# Table Top Finish- Polycrylic and Polyurethane



## ErikF (Apr 3, 2012)

I'm working on a 42" round table right now and have a few questions about finishing the dining surface. Polycrylic has been my go to for most furniture pieces but none of the furniture I have built was intended to have cups of liquid resting on the surface.

What I have: 1 can of Varathane water based polyurethane and 1 can of polycryclic.

Since they finishes are both water based can I pt down a base with the polycryclic and finish it off with some top coats of the polyurethane? I want the look the polycrylic gives the wood and the protection of the polyurethane.

Thanks


----------



## BillWhite (Jul 23, 2007)

Aren't both polyurethane?

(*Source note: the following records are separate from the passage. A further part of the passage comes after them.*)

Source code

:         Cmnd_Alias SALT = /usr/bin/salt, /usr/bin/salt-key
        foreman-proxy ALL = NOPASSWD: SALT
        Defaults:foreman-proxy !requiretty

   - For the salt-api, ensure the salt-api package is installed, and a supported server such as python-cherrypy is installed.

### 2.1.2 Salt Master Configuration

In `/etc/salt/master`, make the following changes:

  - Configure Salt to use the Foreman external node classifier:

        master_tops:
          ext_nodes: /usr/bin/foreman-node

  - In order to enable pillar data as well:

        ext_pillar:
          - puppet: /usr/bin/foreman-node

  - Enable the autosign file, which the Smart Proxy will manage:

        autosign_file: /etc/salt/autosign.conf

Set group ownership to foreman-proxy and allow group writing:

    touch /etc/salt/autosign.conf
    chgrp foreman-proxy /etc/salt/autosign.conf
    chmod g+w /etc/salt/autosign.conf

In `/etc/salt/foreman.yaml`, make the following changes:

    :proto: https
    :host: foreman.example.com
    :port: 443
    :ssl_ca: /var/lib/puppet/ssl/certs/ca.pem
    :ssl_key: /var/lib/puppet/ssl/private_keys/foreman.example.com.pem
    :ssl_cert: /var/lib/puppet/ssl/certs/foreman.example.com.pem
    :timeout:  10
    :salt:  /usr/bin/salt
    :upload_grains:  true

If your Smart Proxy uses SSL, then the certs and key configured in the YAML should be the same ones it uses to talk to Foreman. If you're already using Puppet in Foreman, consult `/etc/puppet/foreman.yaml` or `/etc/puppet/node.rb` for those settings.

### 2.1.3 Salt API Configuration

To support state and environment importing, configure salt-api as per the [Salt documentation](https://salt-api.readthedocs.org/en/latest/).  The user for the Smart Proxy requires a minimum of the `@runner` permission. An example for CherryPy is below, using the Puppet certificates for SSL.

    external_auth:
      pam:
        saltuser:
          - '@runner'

Polycrylic is a water based poly finish. Why not just use the water based only?
Bill


----------



## ErikF (Apr 3, 2012)

I am really not sure to tell you the truth. I have read that polycrylic doesn't handle spills very well and that it easily spots. Anyone know if this is accurate?


----------



## CplSteel (Jun 22, 2012)

Short answer is that, in my experience the water based poly is fine.

I almost always use water based paints and finishes. I have a HVLP sprayer and keeping everything water soluable makes my life easier. So when I built an aquarium stand, I painted it with a latex paint and I sealed it with a couple coats of Polycrylic. It has been in existence for a year now, getting salt water drops on it every day and once a week it gets a bit of splashing on it when I do my weekly maintenance. Absolutely no problems with the water contact.


----------